▸ PAGE TEXT:
Couple In A Hole review

Game Of Thrones’ Kate Dickie co-stars in the survival drama, Couple In A Hole. Ryan takes a look...

Featuring a mere handful of characters and a lot of greenery, writer-director Tom Geens’ Couple In A Hole is a lean, economical psycho-drama that doles out its morsels of plot in tiny parcels.

Paul Higgins (Utopia, The Thick Of It) and Kate Dickie (Game Of Thrones) play a Scottish couple who’ve turned their backs on modern society and set up home in the middle of a forest. Higgins’ character, John, has taken up the role of the hunter-gatherer – catching and cooking rabbits, fishing, picking grubs and berries – while Kate (Dickie) stitches animal skins together in a dank hovel dug into the husk of a fallen tree.

At first, the lush expanse of the forest and the grubbiness of Kate and John’s clothes might imply that we’re in post-apocalypse territory; has society fallen, leaving nature to reclaim the land? Couple In A Hole’s measured tempo constantly keeps us guessing, with the answer to one mystery immediately posing another question; if this is the present day, what would prompt a seemingly normal couple to leave their lives behind and decamp to the middle of nowhere?

Initially, we aren’t even sure whether either character can speak. Kate and John’s humanity is only gradually revealed – as is the hint of some recent trauma which might account for their drastic change of scenery. Geens’ subtle direction and Sam Care’s cinematography hint at all kinds of neuroses and paranoias lingering at the edges of the frame, but it’s the two central performances that carry the film. Higgins and Dickie bring tenderness and humanity to their characters – the easy familiarity of a couple who’ve spent half their lives together.

Ad – content continues below

Couple In A Hole isn’t a film full of wrenching, Shyamalan-like twists and surprises, but rather of small details which gradually build to a broader picture: the intricate packages that Kate makes and John throws off a ravine. What does this strange ritual represent? John is both entranced and angered when he stumbles on artefacts from the outside world. Geens takes his time explaining why all this is, focusing instead on the minutiae of his characters’ relationship, and how it changes when an outsider (played by Jerome Kircher) threatens to upset their equilibrium.

Sharply edited and shot, Couple In A Hole elegantly depicts the beauty of its forest setting and the harsh realities of survival; Kate and John’s life in the wild is far from idyllic, with their every waking moment devoted to keeping themselves warm and fed. It’s in these detailed, performance-led sequences that Couple In A Hole is most effective; the film starts to lose its way when the story flips over into more typical thriller territory in the final stretch. The abrupt conclusion, which refers back to an earlier conversation in an admittedly surprising way, is more eyebrow raising than entirely satisfying.

Yet, even with its somewhat muddled third act, Couple In A Hole remains a superb showcase for Kate Dickie and Paul Higgins’ acting strengths, and for Geens’ talent as a director. An exploration of a very unusual marriage, Couple In A Hole is the product of a filmmaker who’s confident enough to pare a story back to its absolute essentials; it has the poetic simplicity of a Terrance Malick film, but without the overblown portentousness which sometimes goes with it.

For the most part, Couple In A Hole is an absorbing and earthy drama laced with a delicate thread of mystery.

Couple In A Hole was playing at Glasgow Film Festival.

▸ PROBLEM SET:
A. In the Couple In A Hole review, who plays the outsider?
B. Transcribe the part of the Couple In A Hole review that opens with the words containing "Sharply edited and" and closes with "than entirely satisfying.".

▸ DATASET ENTRIES:
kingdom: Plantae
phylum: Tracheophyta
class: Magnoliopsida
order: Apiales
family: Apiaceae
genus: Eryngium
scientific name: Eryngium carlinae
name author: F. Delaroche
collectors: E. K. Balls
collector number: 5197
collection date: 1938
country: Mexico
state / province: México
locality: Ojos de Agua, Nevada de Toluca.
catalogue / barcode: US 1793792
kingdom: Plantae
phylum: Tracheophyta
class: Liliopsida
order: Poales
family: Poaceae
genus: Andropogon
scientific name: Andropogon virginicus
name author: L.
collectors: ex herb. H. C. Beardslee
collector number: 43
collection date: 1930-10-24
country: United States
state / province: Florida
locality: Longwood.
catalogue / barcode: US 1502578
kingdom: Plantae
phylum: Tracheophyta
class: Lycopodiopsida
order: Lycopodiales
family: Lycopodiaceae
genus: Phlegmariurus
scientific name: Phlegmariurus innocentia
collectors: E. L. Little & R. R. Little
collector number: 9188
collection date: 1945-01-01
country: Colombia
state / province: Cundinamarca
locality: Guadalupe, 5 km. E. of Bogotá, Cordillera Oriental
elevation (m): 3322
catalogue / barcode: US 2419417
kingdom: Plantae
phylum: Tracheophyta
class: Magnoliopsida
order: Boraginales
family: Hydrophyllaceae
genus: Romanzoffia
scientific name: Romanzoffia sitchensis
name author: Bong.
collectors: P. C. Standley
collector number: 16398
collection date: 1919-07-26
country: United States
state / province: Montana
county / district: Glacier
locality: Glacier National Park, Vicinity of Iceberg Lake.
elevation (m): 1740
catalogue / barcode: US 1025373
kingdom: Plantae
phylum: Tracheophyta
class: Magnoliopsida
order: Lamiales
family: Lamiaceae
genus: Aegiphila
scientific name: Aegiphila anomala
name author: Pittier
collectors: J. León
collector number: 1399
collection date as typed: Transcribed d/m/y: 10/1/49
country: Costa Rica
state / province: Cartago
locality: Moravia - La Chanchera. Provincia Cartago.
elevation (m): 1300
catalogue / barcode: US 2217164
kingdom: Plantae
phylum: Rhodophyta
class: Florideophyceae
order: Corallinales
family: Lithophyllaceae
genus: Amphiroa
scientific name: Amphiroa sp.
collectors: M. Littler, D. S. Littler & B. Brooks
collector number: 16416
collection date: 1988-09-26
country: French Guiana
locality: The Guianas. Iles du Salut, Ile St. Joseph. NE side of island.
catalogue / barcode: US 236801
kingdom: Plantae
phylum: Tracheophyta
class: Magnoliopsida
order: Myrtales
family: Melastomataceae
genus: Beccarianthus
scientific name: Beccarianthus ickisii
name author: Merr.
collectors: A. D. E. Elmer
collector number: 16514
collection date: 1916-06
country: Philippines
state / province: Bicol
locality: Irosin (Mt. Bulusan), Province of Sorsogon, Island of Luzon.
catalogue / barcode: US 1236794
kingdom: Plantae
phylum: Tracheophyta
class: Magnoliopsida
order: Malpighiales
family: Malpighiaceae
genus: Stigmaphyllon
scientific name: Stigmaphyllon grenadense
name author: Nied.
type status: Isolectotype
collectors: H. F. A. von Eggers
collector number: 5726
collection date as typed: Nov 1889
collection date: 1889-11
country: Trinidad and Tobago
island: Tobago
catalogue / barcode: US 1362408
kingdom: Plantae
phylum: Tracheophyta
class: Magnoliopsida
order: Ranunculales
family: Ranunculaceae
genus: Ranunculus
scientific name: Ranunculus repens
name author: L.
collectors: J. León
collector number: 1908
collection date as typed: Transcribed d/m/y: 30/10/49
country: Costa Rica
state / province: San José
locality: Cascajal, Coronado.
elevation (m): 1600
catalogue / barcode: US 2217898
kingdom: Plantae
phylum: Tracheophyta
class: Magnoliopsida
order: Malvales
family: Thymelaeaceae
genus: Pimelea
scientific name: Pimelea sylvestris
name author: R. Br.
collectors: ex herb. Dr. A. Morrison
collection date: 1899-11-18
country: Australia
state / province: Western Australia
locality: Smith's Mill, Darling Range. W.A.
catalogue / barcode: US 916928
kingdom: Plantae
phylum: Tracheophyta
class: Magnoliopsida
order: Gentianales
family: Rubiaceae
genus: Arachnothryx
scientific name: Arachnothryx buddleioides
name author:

▸ ANSWERS BY ITEM:
A. Jerome Kircher

B.
Sharply edited and shot, Couple In A Hole elegantly depicts the beauty of its forest setting and the harsh realities of survival; Kate and John’s life in the wild is far from idyllic, with their every waking moment devoted to keeping themselves warm and fed. It’s in these detailed, performance-led sequences that Couple In A Hole is most effective; the film starts to lose its way when the story flips over into more typical thriller territory in the final stretch. The abrupt conclusion, which refers back to an earlier conversation in an admittedly surprising way, is more eyebrow raising than entirely satisfying.